--- begin ---

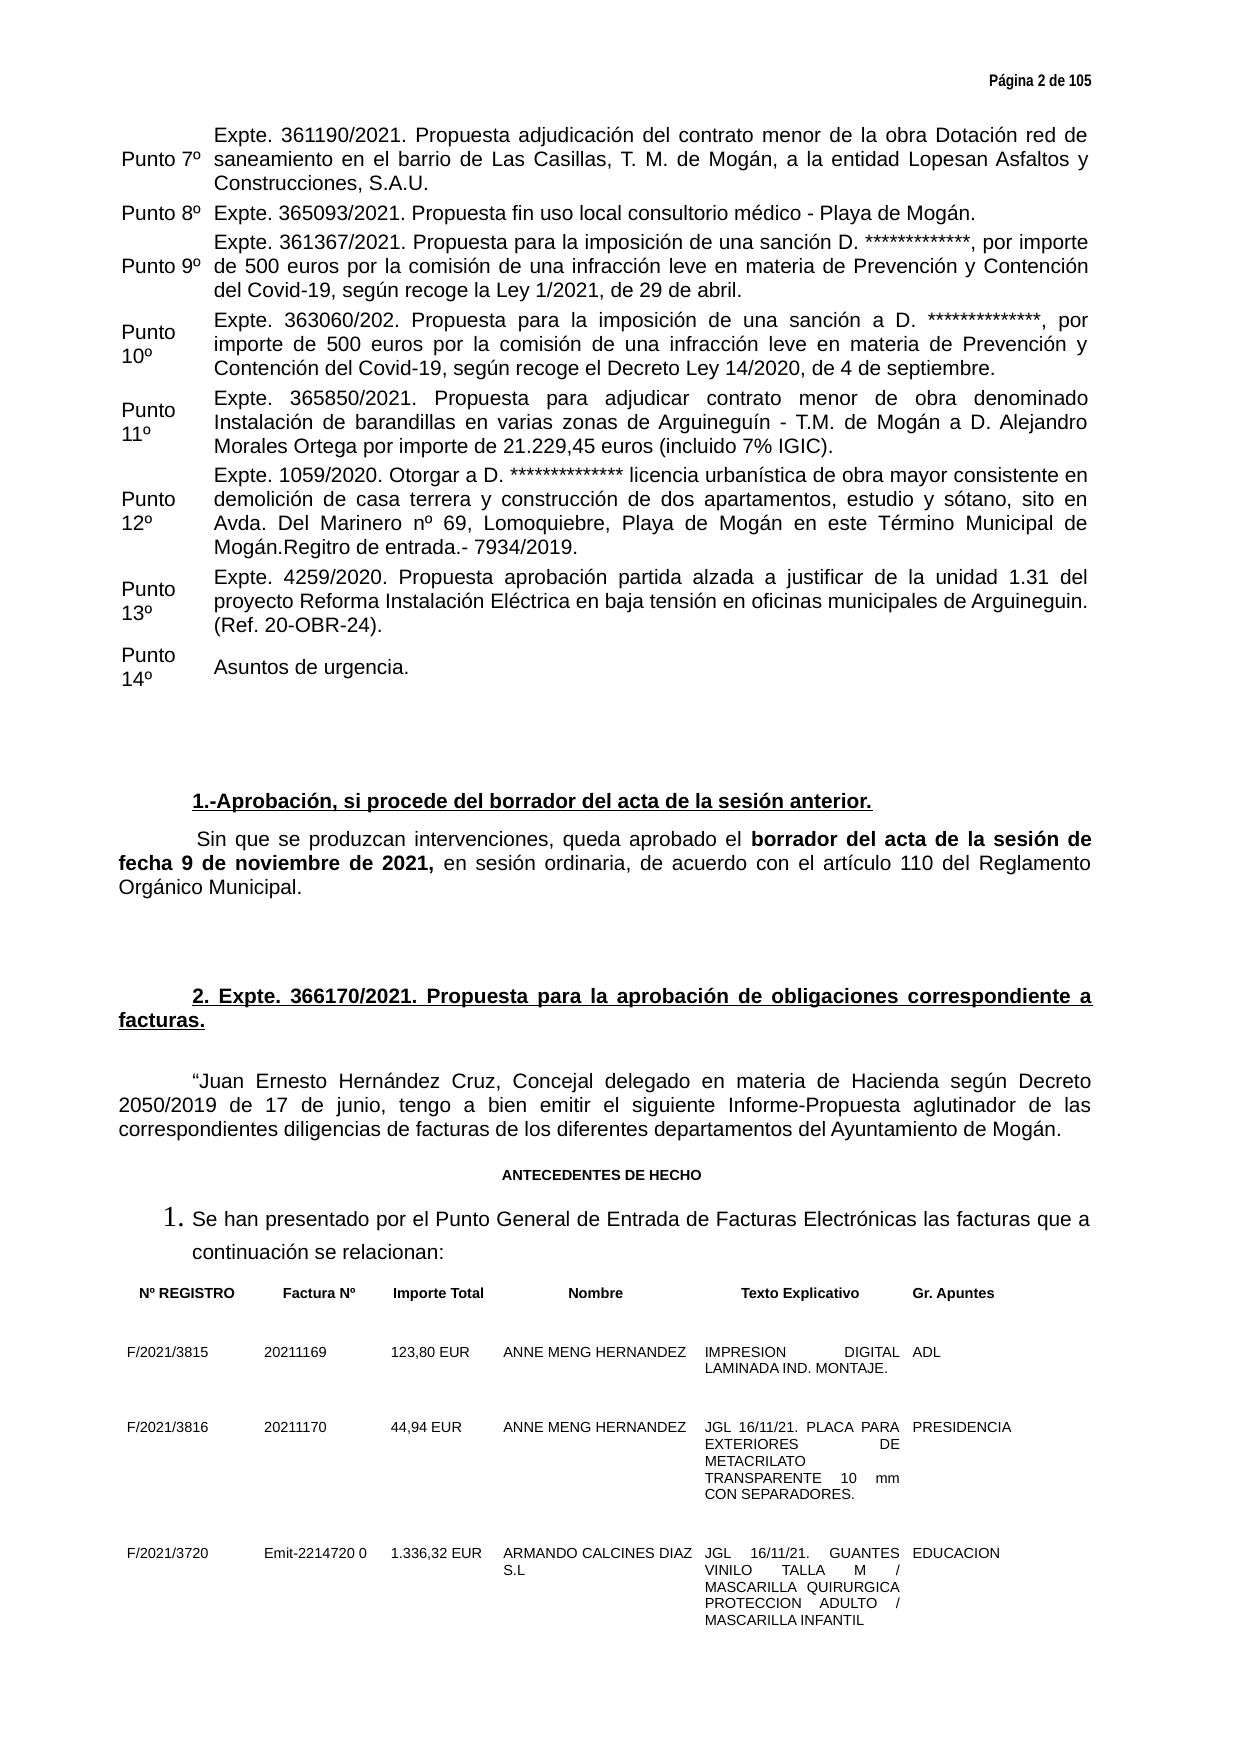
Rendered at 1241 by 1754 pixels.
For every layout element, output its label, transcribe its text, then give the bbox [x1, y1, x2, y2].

table_cell 20211169 [258, 1337, 384, 1413]
table_cell Punto 10º [118, 305, 211, 383]
table_cell Asuntos de urgencia. [211, 640, 1092, 693]
table_cell 1.336,32 EUR [384, 1539, 497, 1664]
table_cell Expte. 361190/2021. Propuesta adjudicación del contrato menor de la obra Dotación red de saneamiento en el barrio de Las Casillas, T. M. de Mogán, a la entidad Lopesan Asfaltos y Construcciones, S.A.U. [211, 120, 1092, 197]
table_cell Expte. 363060/202. Propuesta para la imposición de una sanción a D. **************, por importe de 500 euros por la comisión de una infracción leve en materia de Prevención y Contención del Covid-19, según recoge el Decreto Ley 14/2020, de 4 de septiembre. [211, 305, 1092, 383]
table_cell Punto 9º [118, 227, 211, 305]
table_cell Punto 14º [118, 640, 211, 693]
table_cell Expte. 4259/2020. Propuesta aprobación partida alzada a justificar de la unidad 1.31 del proyecto Reforma Instalación Eléctrica en baja tensión en oficinas municipales de Arguineguin. (Ref. 20-OBR-24). [211, 562, 1092, 640]
table_cell Punto 7º [118, 120, 211, 197]
table_cell Emit-2214720 0 [258, 1539, 384, 1664]
table_cell Punto 11º [118, 383, 211, 460]
table_cell Expte. 365850/2021. Propuesta para adjudicar contrato menor de obra denominado Instalación de barandillas en varias zonas de Arguineguín - T.M. de Mogán a D. Alejandro Morales Ortega por importe de 21.229,45 euros (incluido 7% IGIC). [211, 383, 1092, 460]
text 1.-Aprobación, si procede del borrador del acta de la sesión anterior. [118, 783, 1092, 814]
table_cell 20211170 [258, 1413, 384, 1538]
table_cell 123,80 EUR [384, 1337, 497, 1413]
table_header Factura Nº [258, 1279, 384, 1337]
table_cell Expte. 1059/2020. Otorgar a D. ************** licencia urbanística de obra mayor consistente en demolición de casa terrera y construcción de dos apartamentos, estudio y sótano, sito en Avda. Del Marinero nº 69, Lomoquiebre, Playa de Mogán en este Término Municipal de Mogán.Regitro de entrada.- 7934/2019. [211, 460, 1092, 562]
table_header Nº REGISTRO [120, 1279, 258, 1337]
table_cell Punto 13º [118, 562, 211, 640]
table_cell PRESIDENCIA [906, 1413, 1240, 1538]
table_cell EDUCACION [906, 1539, 1240, 1664]
table_cell ANNE MENG HERNANDEZ [497, 1413, 698, 1538]
table_header Texto Explicativo [698, 1279, 906, 1337]
table_cell JGL 16/11/21. GUANTES VINILO TALLA M / MASCARILLA QUIRURGICA PROTECCION ADULTO / MASCARILLA INFANTIL [698, 1539, 906, 1664]
table_cell JGL 16/11/21. PLACA PARA EXTERIORES DE METACRILATO TRANSPARENTE 10 mm CON SEPARADORES. [698, 1413, 906, 1538]
table_cell IMPRESION DIGITAL LAMINADA IND. MONTAJE. [698, 1337, 906, 1413]
text “Juan Ernesto Hernández Cruz, Concejal delegado en materia de Hacienda según Decreto 2050/2019 de 17 de junio, tengo a bien emitir el siguiente Informe-Propuesta aglutinador de las correspondientes diligencias de facturas de los diferentes departamentos del Ayuntamiento de Mogán. [118, 1068, 1092, 1140]
table_header Nombre [497, 1279, 698, 1337]
table_cell Punto 12º [118, 460, 211, 562]
text 2. Expte. 366170/2021. Propuesta para la aprobación de obligaciones correspondiente a facturas. [118, 984, 1092, 1032]
table_cell F/2021/3720 [120, 1539, 258, 1664]
text Sin que se produzcan intervenciones, queda aprobado el borrador del acta de la sesión de fecha 9 de noviembre de 2021, en sesión ordinaria, de acuerdo con el artículo 110 del Reglamento Orgánico Municipal. [118, 827, 1092, 899]
table_cell 44,94 EUR [384, 1413, 497, 1538]
table_cell Punto 8º [118, 198, 211, 227]
table_cell Expte. 361367/2021. Propuesta para la imposición de una sanción D. *************, por importe de 500 euros por la comisión de una infracción leve en materia de Prevención y Contención del Covid-19, según recoge la Ley 1/2021, de 29 de abril. [211, 227, 1092, 305]
table_cell F/2021/3816 [120, 1413, 258, 1538]
table_cell ANNE MENG HERNANDEZ [497, 1337, 698, 1413]
table_cell ADL [906, 1337, 1240, 1413]
table_cell Expte. 365093/2021. Propuesta fin uso local consultorio médico - Playa de Mogán. [211, 198, 1092, 227]
list Se han presentado por el Punto General de Entrada de Facturas Electrónicas las facturas que a continuación se relacionan: [162, 1199, 1092, 1266]
table_cell F/2021/3815 [120, 1337, 258, 1413]
table_cell ARMANDO CALCINES DIAZ S.L [497, 1539, 698, 1664]
table_header Importe Total [384, 1279, 497, 1337]
text ANTECEDENTES DE HECHO [118, 1153, 1092, 1186]
table_header Gr. Apuntes [906, 1279, 1240, 1337]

--- end ---

Set task — Retype, unchanged, the lines of the records from the one holding "table_cell 20211169 [258, 1337, 384, 1413]" through the one holding "table_cell Punto 14º [118, 640, 211, 693]", inclusive.

Exercise solution —
table_cell 20211169 [258, 1337, 384, 1413]
table_cell Punto 10º [118, 305, 211, 383]
table_cell Asuntos de urgencia. [211, 640, 1092, 693]
table_cell 1.336,32 EUR [384, 1539, 497, 1664]
table_cell Expte. 361190/2021. Propuesta adjudicación del contrato menor de la obra Dotación red de saneamiento en el barrio de Las Casillas, T. M. de Mogán, a la entidad Lopesan Asfaltos y Construcciones, S.A.U. [211, 120, 1092, 197]
table_cell Expte. 363060/202. Propuesta para la imposición de una sanción a D. **************, por importe de 500 euros por la comisión de una infracción leve en materia de Prevención y Contención del Covid-19, según recoge el Decreto Ley 14/2020, de 4 de septiembre. [211, 305, 1092, 383]
table_cell Punto 9º [118, 227, 211, 305]
table_cell Punto 14º [118, 640, 211, 693]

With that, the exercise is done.